--- EXERCISE REQUIREMENTS ---
Substitute "division" for "phylum" in the stretch from the line containing "family: Cicadellidae" through the end of the lines, and give only that stretch with nothing else changed. Leave the pictures out of your answer.

--- EXTRACTED MATERIAL ---
•••••
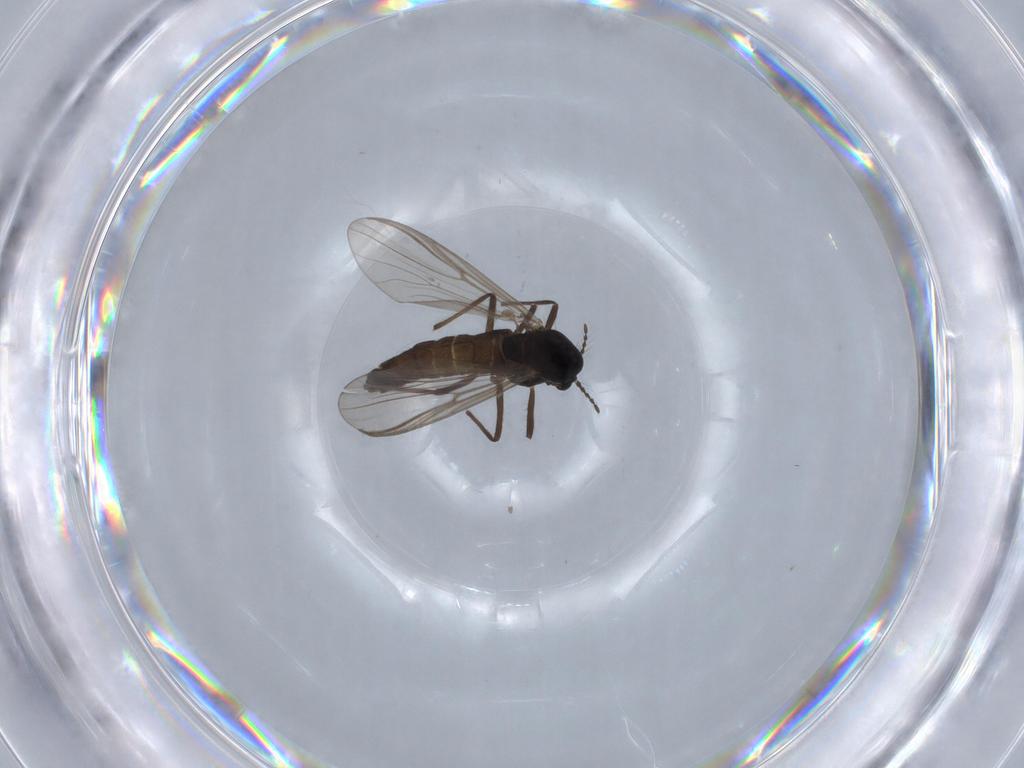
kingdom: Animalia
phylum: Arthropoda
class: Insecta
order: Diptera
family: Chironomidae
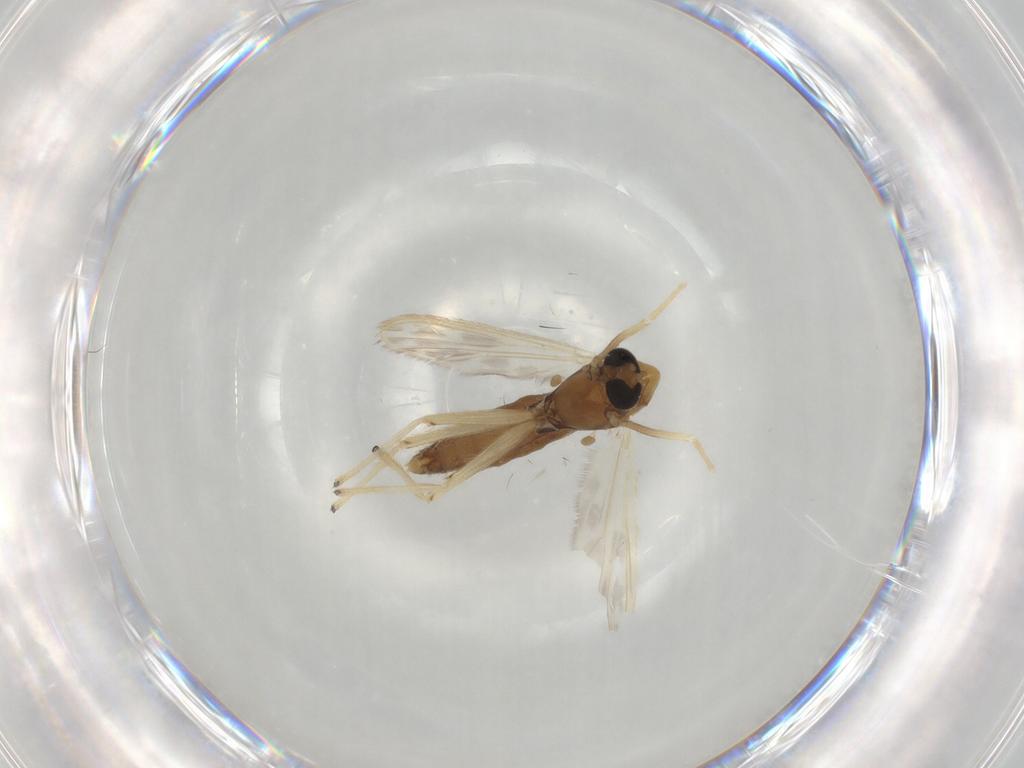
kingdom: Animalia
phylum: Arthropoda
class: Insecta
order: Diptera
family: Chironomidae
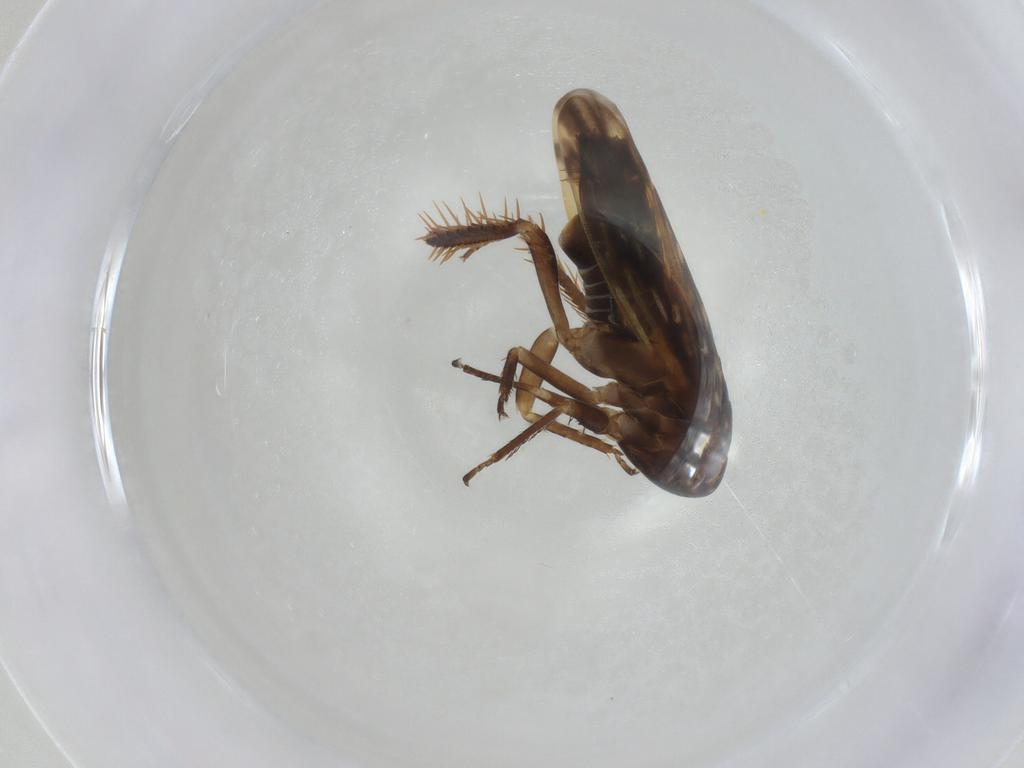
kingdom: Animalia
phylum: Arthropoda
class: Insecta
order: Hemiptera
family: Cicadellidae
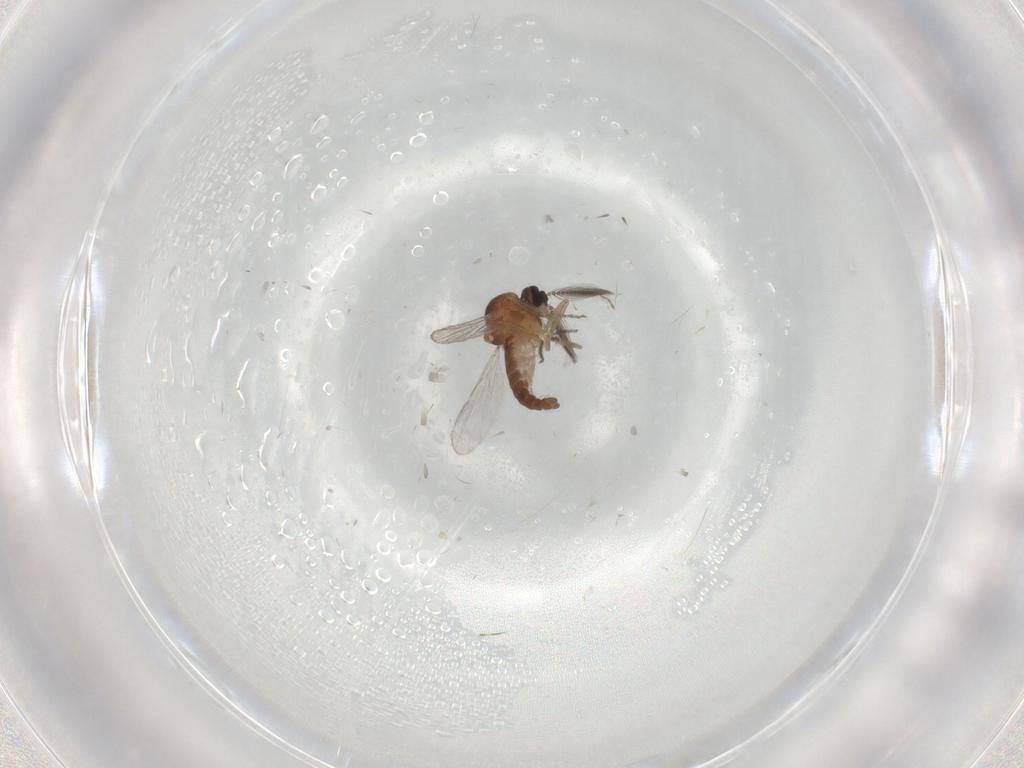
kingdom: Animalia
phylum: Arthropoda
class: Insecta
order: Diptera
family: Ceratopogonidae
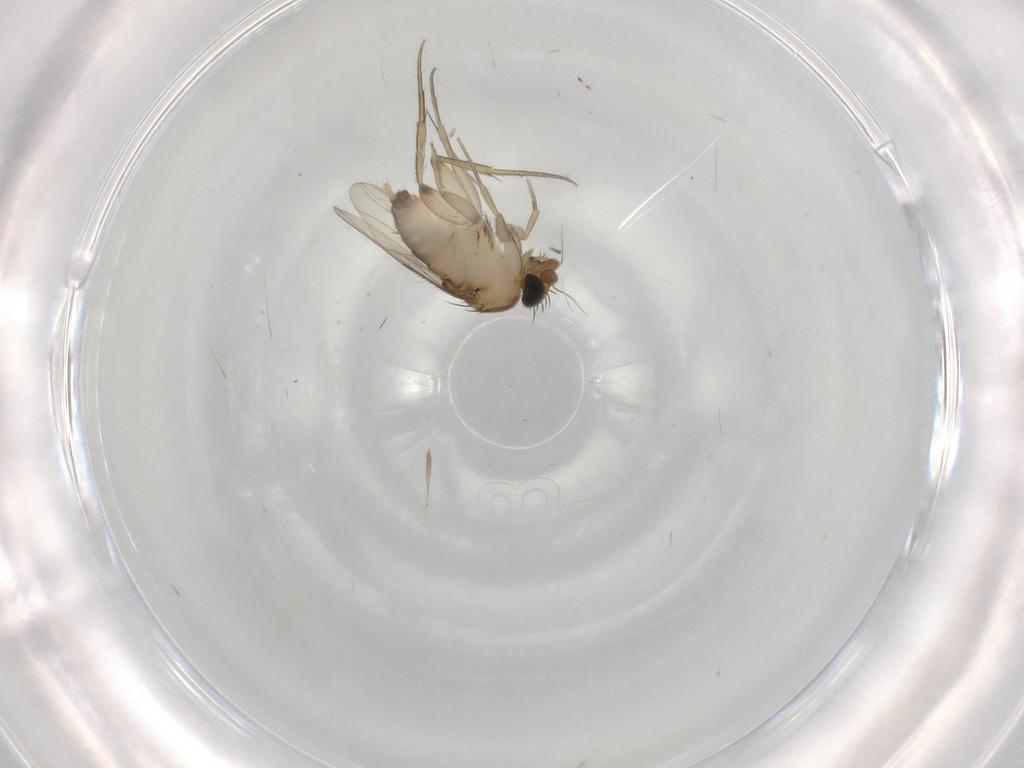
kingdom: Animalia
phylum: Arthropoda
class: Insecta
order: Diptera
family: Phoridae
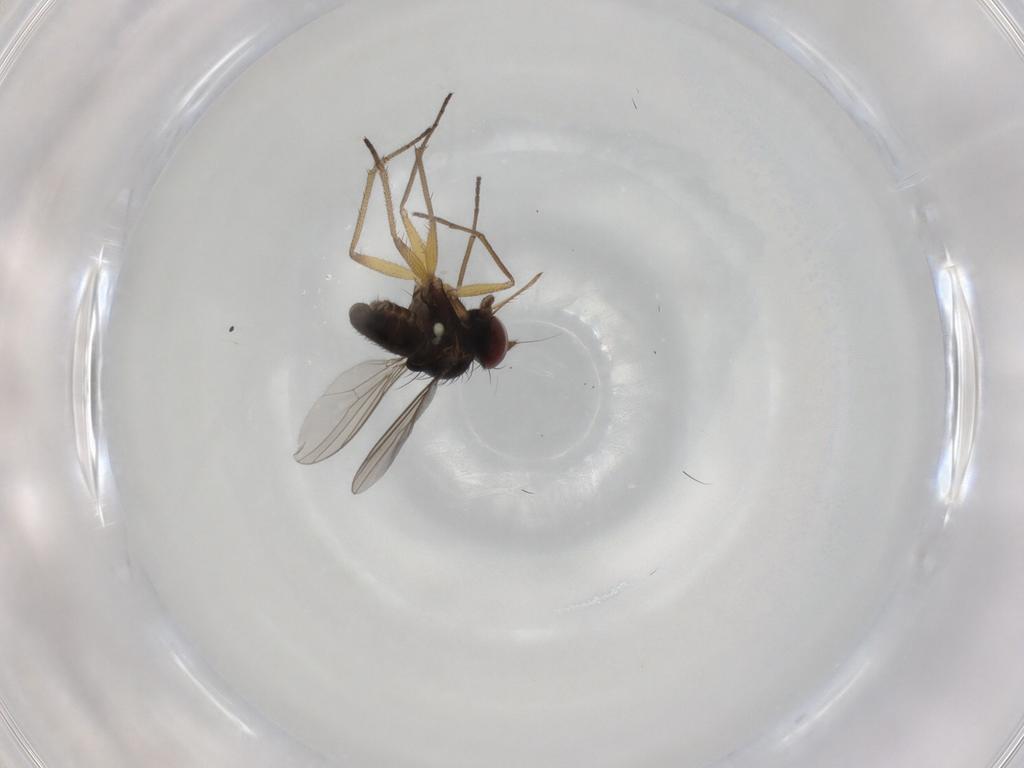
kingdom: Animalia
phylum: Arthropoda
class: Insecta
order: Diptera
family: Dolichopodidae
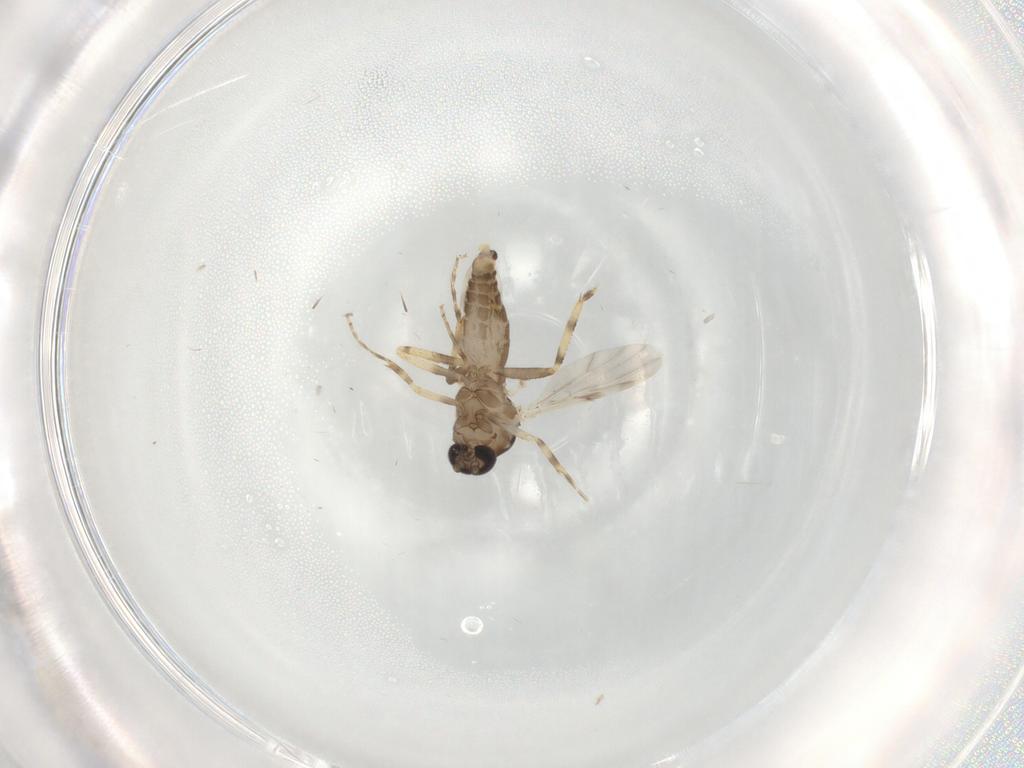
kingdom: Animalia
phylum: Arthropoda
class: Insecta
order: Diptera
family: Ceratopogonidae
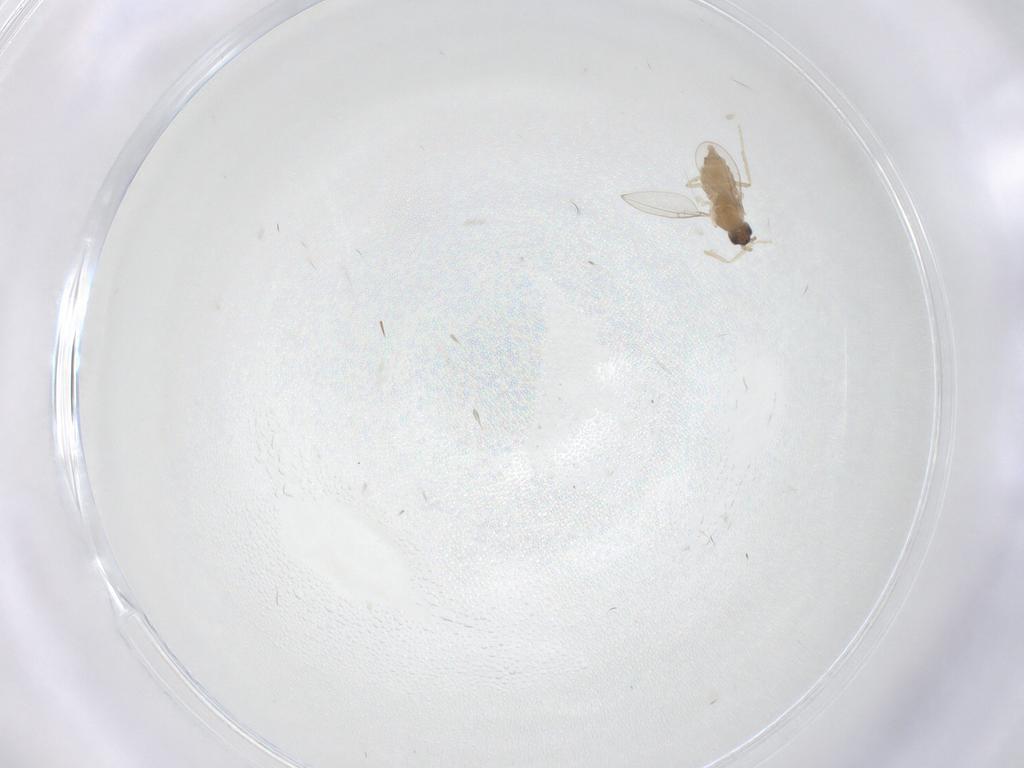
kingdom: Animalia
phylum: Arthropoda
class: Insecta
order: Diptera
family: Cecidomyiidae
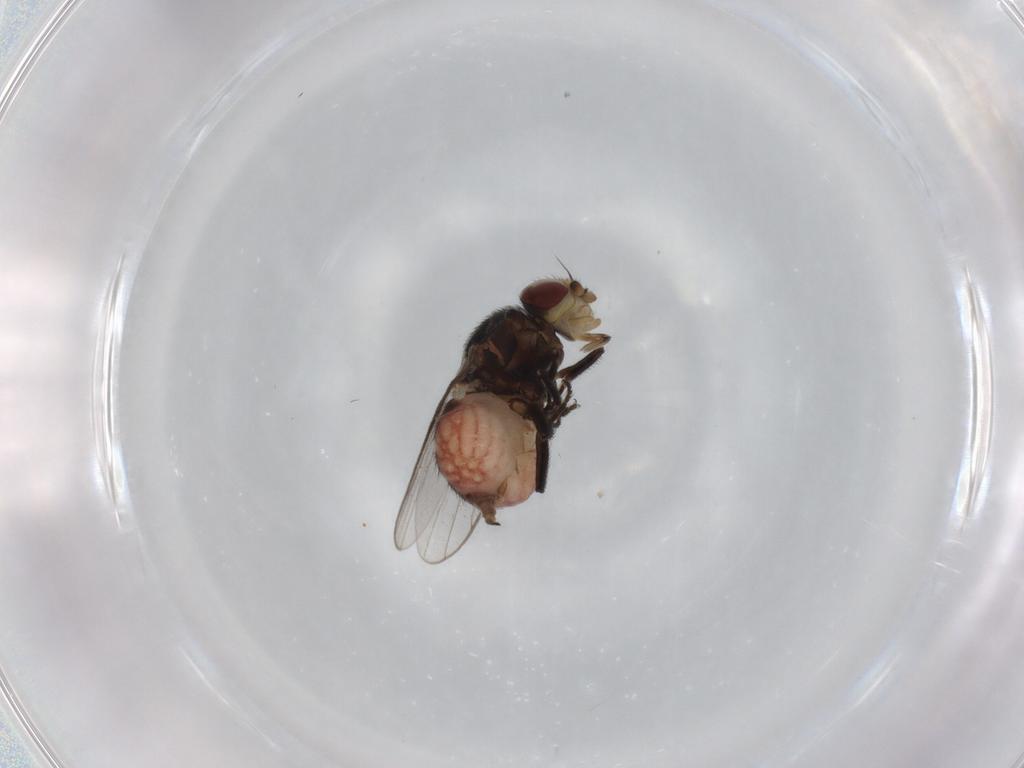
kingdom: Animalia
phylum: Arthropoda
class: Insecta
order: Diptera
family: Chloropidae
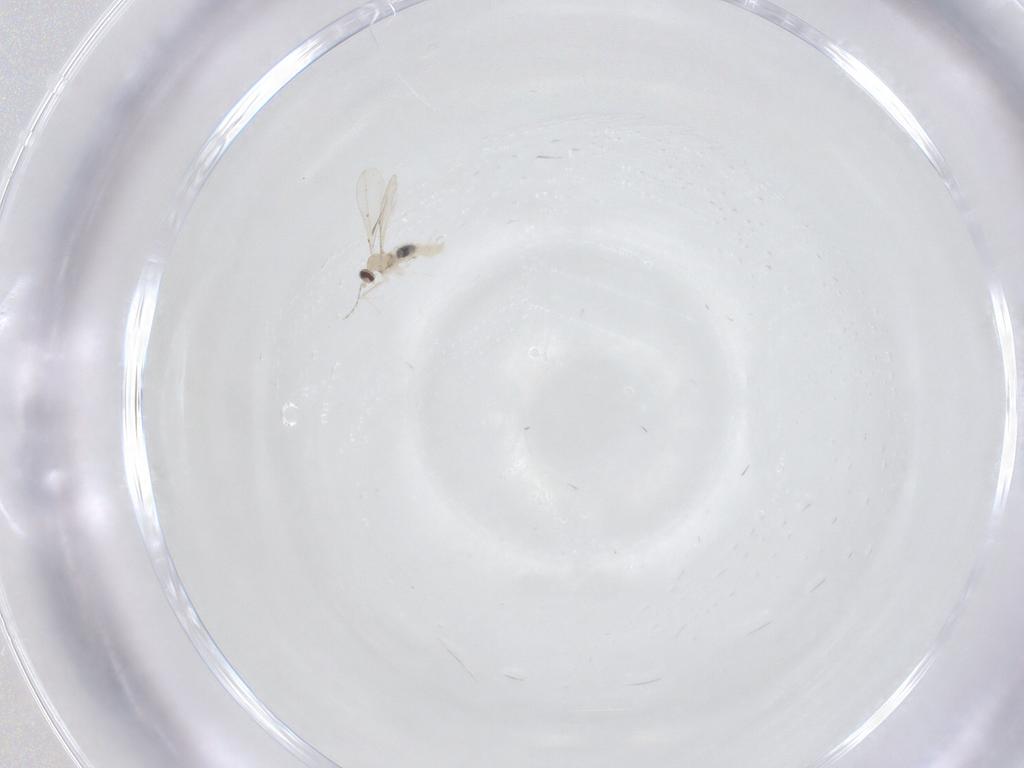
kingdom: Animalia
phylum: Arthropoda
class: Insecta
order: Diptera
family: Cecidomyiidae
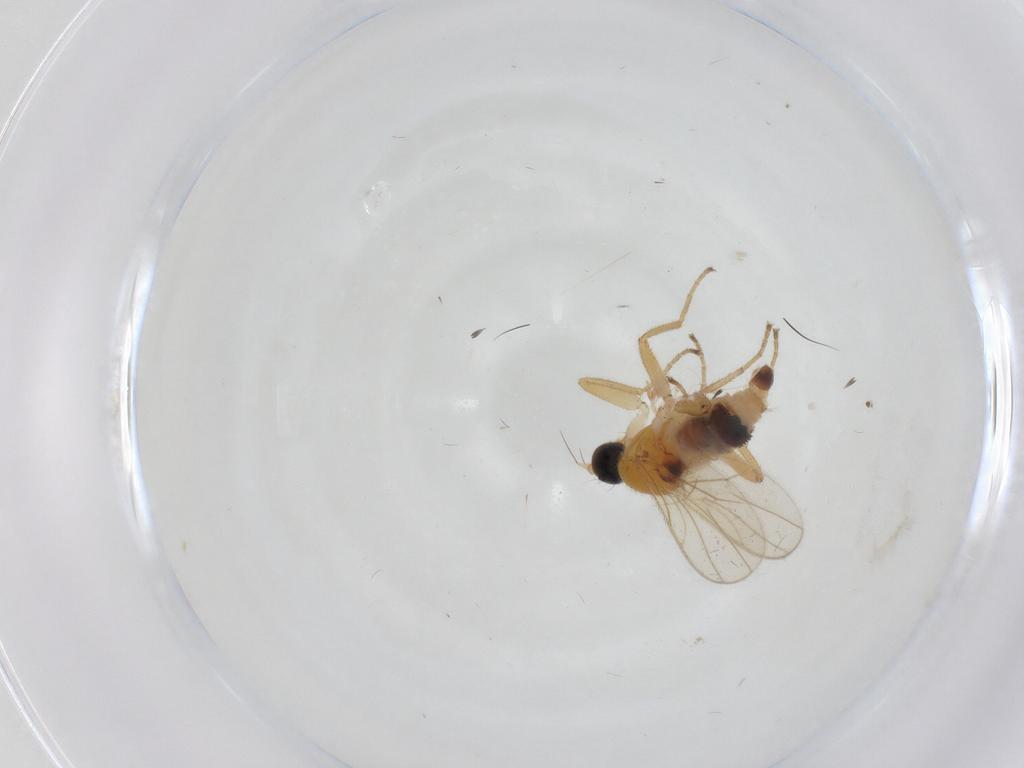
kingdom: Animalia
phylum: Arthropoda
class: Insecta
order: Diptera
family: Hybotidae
•••••
--- SOLUTION FOR THIS PROBLEM ---
family: Cicadellidae
kingdom: Animalia
division: Arthropoda
class: Insecta
order: Diptera
family: Ceratopogonidae
kingdom: Animalia
division: Arthropoda
class: Insecta
order: Diptera
family: Phoridae
kingdom: Animalia
division: Arthropoda
class: Insecta
order: Diptera
family: Dolichopodidae
kingdom: Animalia
division: Arthropoda
class: Insecta
order: Diptera
family: Ceratopogonidae
kingdom: Animalia
division: Arthropoda
class: Insecta
order: Diptera
family: Cecidomyiidae
kingdom: Animalia
division: Arthropoda
class: Insecta
order: Diptera
family: Chloropidae
kingdom: Animalia
division: Arthropoda
class: Insecta
order: Diptera
family: Cecidomyiidae
kingdom: Animalia
division: Arthropoda
class: Insecta
order: Diptera
family: Hybotidae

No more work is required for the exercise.